No contest here: Damien Hirst: Two Weeks One Summer at White Cube Bermondsey was … well, this is a family newspaper. I mean, it really, really was. Let us assume that you have been so vastly successful with the sort-of-conceptual-sculpture you do that you are rumoured to have made more money from it than Picasso did. Would you then (a) go on making the sculptures aforesaid, or (b) decide that you were a painter and change your schtick? Alas, Hirst ticked (b). Perhaps the problem is that he feels trapped by his fame. Or maybe he is so beguiled by it that he believes he can do anything. He can't. The canvases in his show weren't good-bad; they were bad-bad. Bad-bad-bad. Sharks, Damien. Pills.
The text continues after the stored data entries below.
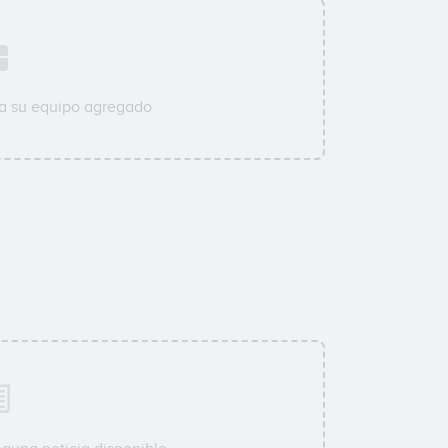
 a su equipo agregado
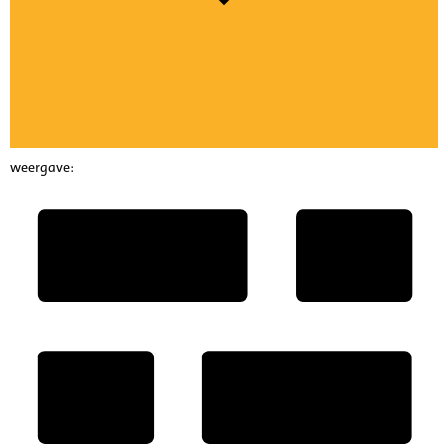
weergave:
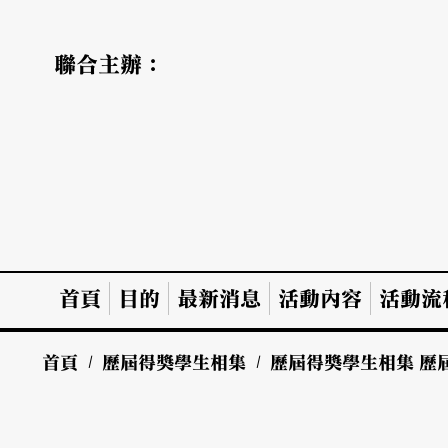
聯合主辦：
首頁
目的
最新消息
活動內容
活動流
首頁
/
歷屆得獎學生相集
/
歷屆得獎學生相集
歷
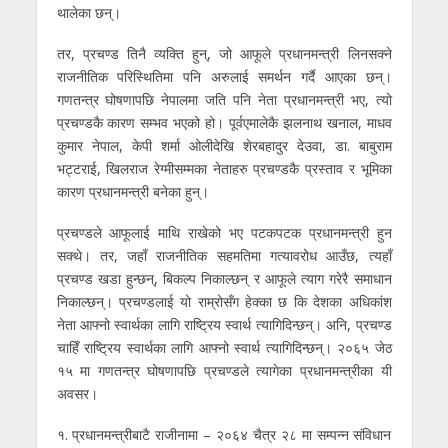
थालेका छन्।
तर, प्रचण्ड तिनै व्यक्ति हुन्, जो आफूले प्रधानमन्त्री लिनसक्ने
राजनीतिक परिस्थितिमा पनि अरुलाई समर्थन गर्दै आएका छन्।
गणतन्त्र घोषणापछि नेपालमा जति पनि नेता प्रधानमन्त्री भए, त्यो
प्रचण्डकै कारण सम्भव भएको हो। पूर्वएमालेकै झलनाथ खनाल, माधव
कुमार नेपाल, केपी शर्मा ओलीदेखि शेरबहादुर देउवा, डा. बाबुराम
भट्टराई, खिलराज रेग्मीसम्मका नेताहरु प्रचण्डकै प्रस्ताव र भूमिका
कारण प्रधानमन्त्री बनेका हुन्।
प्रचण्डले आफूलाई माथि राखेको भए पटकपटक प्रधानमन्त्री हुन
सक्थे। तर, जहाँ राजनीतिक सहमतिमा गत्यावरोध आउँछ, त्यहाँ
प्रचण्ड खडा हुन्छन्, बिकल्प निकाल्छन् र आफूले त्याग गरेरै समाधान
निकाल्छन्। प्रचण्डलाई यो राम्रोसँग हेक्का छ कि देशका अधिकांश
नेता आफ्नो स्वार्थका लागि राष्ट्रिय स्वार्थ त्यागिदिन्छन्। अनि, प्रचण्ड
चाहिँ राष्ट्रिय स्वार्थका लागि आफ्नो स्वार्थ त्यागिदिन्छन्। २०६५ जेठ
१५ मा गणतन्त्र घोषणापछि प्रचण्डले त्यागेका प्रधानमन्त्रीका यी
अवसर।
१. प्रधानमन्त्रीबाटै राजीनामा – २०६४ चैत्र २८ मा सम्पन्न संविधान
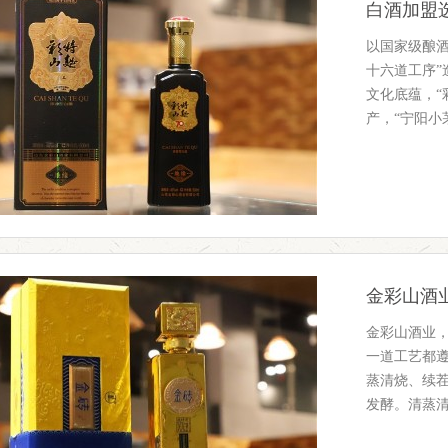
白酒加盟
以国家级酿酒
十六道工序”
文化底蕴，“
产，“宁阳小
金彩山酒
金彩山酒业，
一道工艺都
蒸清烧、续
发酵。清蒸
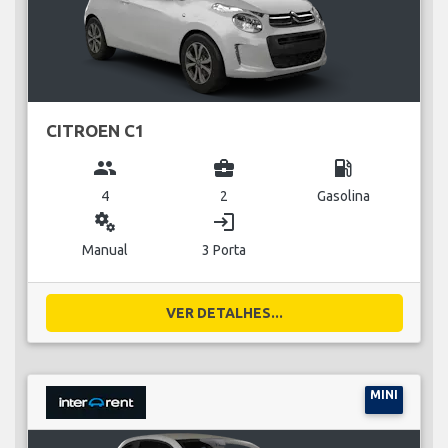
CITROEN C1
group
business_center
local_gas_station
4
2
Gasolina
miscellaneous_services
login
Manual
3 Porta
VER DETALHES...
MINI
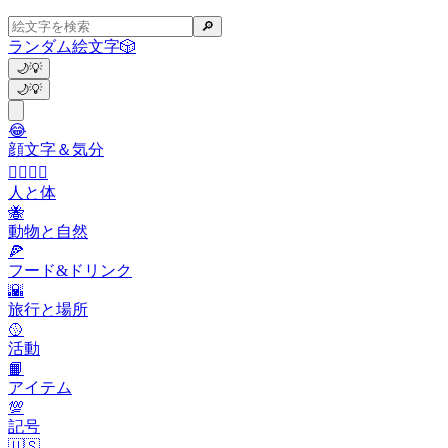
🔎
ランダム絵文字
🎲
🌙
💡
🌙
💡
😂
顔文字＆気分
👩‍❤️‍💋‍👨
人と体
🐝
動物と自然
🍕
フード&ドリンク
🌇
旅行と場所
🥎
活動
📙
アイテム
💯
記号
🇺🇸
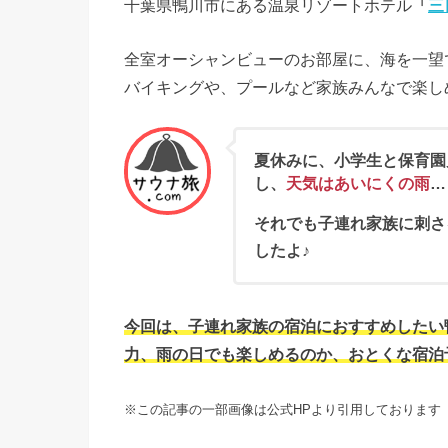
千葉県鴨川市にある温泉リゾートホテル
「
三
全室オーシャンビューのお部屋に、海を一望
バイキングや、プールなど家族みんなで楽し
夏休みに、小学生と保育園
し、
天気はあいにくの雨
…
それでも子連れ家族に刺さ
したよ♪
今回は、子連れ家族の宿泊におすすめしたい
力、雨の日でも楽しめるのか、おとくな宿泊
※この記事の一部画像は公式HPより引用しております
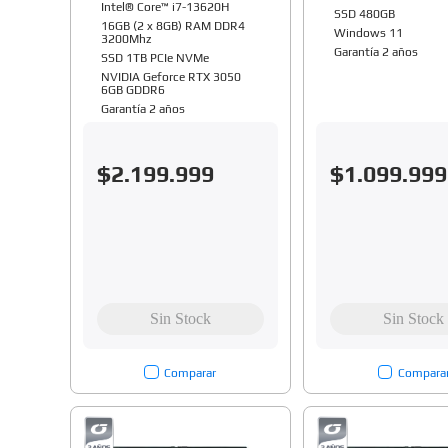
Intel® Core™ i7-13620H
SSD 480GB
16GB (2 x 8GB) RAM DDR4
Windows 11
3200Mhz
Garantía 2 años
SSD 1TB PCIe NVMe
NVIDIA Geforce RTX 3050
6GB GDDR6
Garantía 2 años
$
2
.
199
.
999
$
1
.
099
.
999
Comparar
Compara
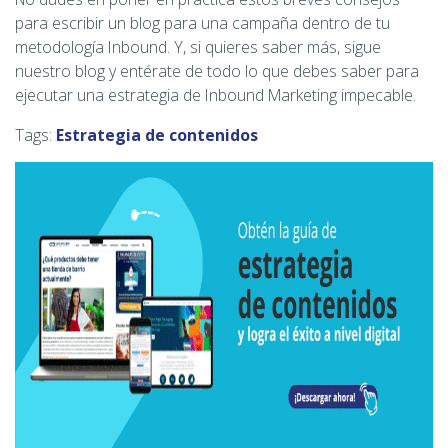
para escribir un blog para una campaña dentro de tu
metodología Inbound. Y, si quieres saber más, sigue
nuestro blog y entérate de todo lo que debes saber para
ejecutar una estrategia de Inbound Marketing impecable.
Tags:
Estrategia de contenidos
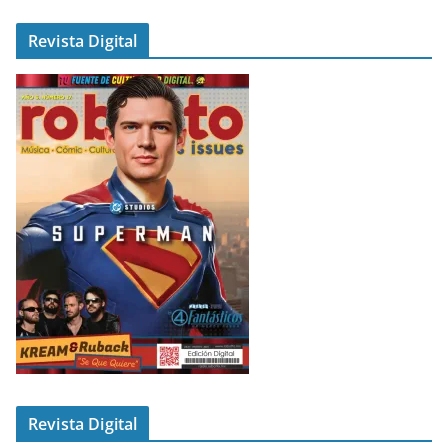
Revista Digital
Revista Digital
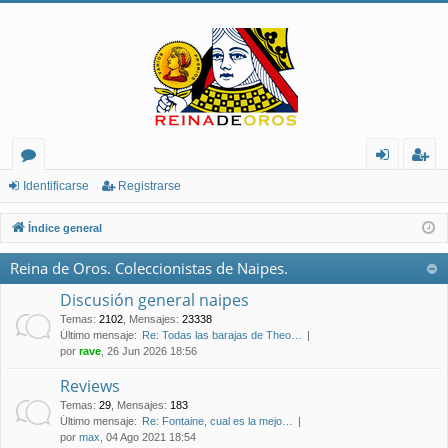
or
de
eg
Identificarse
Registrarse
os
nt
ist
Índice general
ifi
ra
Reina de Oros. Coleccionistas de Naipes.
ca
rs
Discusión general naipes
rs
e
Temas
:
2102
,
Mensajes
:
23338
Último mensaje:
Re: Todas las barajas de Theo…
e
por
rave
, 26 Jun 2026 18:56
Reviews
Temas
:
29
,
Mensajes
:
183
Último mensaje:
Re: Fontaine, cual es la mejo…
por
max
, 04 Ago 2021 18:54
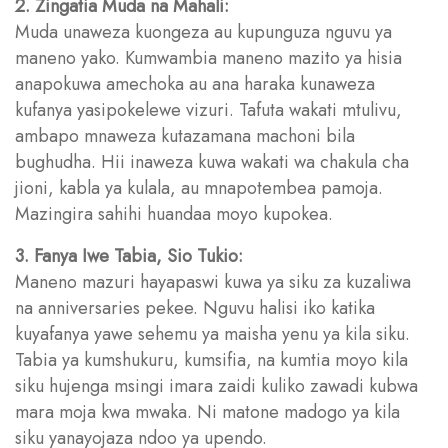
2. Zingatia Muda na Mahali:
Muda unaweza kuongeza au kupunguza nguvu ya
maneno yako. Kumwambia maneno mazito ya hisia
anapokuwa amechoka au ana haraka kunaweza
kufanya yasipokelewe vizuri. Tafuta wakati mtulivu,
ambapo mnaweza kutazamana machoni bila
bughudha. Hii inaweza kuwa wakati wa chakula cha
jioni, kabla ya kulala, au mnapotembea pamoja.
Mazingira sahihi huandaa moyo kupokea.
3. Fanya Iwe Tabia, Sio Tukio:
Maneno mazuri hayapaswi kuwa ya siku za kuzaliwa
na anniversaries pekee. Nguvu halisi iko katika
kuyafanya yawe sehemu ya maisha yenu ya kila siku.
Tabia ya kumshukuru, kumsifia, na kumtia moyo kila
siku hujenga msingi imara zaidi kuliko zawadi kubwa
mara moja kwa mwaka. Ni matone madogo ya kila
siku yanayojaza ndoo ya upendo.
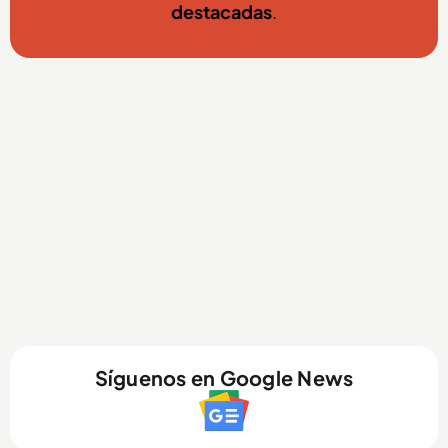
destacadas
.
Síguenos en Google News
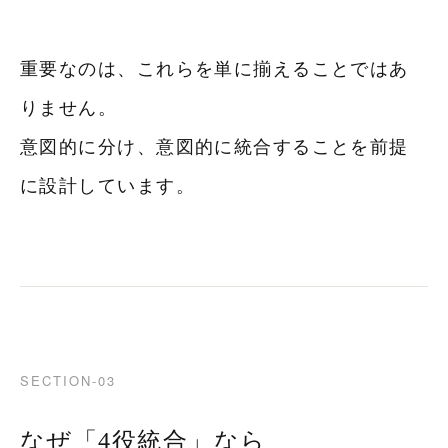
重要なのは、これらを単に揃えることではあ
りません。
意図的に分け、意図的に統合することを前提
HOME
に設計しています。
哲学
理論
実証
塾長メッセージ
SECTION-03
料金
なぜ「4役統合」なら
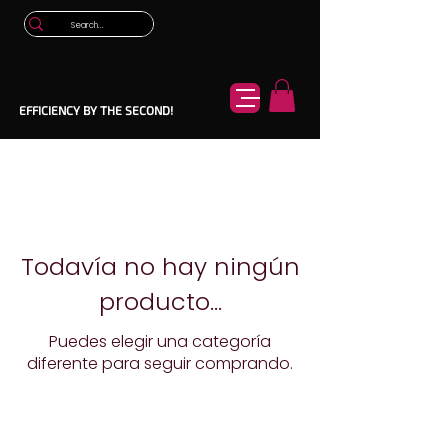
EFFICIENCY BY THE SECOND!
Todavía no hay ningún
producto...
Puedes elegir una categoría
diferente para seguir comprando.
Back is the new way forward.

Farewell

William Turnbull (1922-2012) may not have been the most radical of British sculptors, and certainly not the most self-publicising. But his well-made, well-thought-out work had an intelligence and sensibility that will see it remembered when the sculpture of showier artists is gathering dust in some far-flung Tate depository. In 1949, Turnbull, 26, turned up at the Paris studio of Constantin Brancusi, 73. If their meeting was brief and terse, the young Scot never forgot it. For the next half-century, his sculpture, in one way or another, channelled Brancusi, adding itself to the great line of European Modernism. RIP.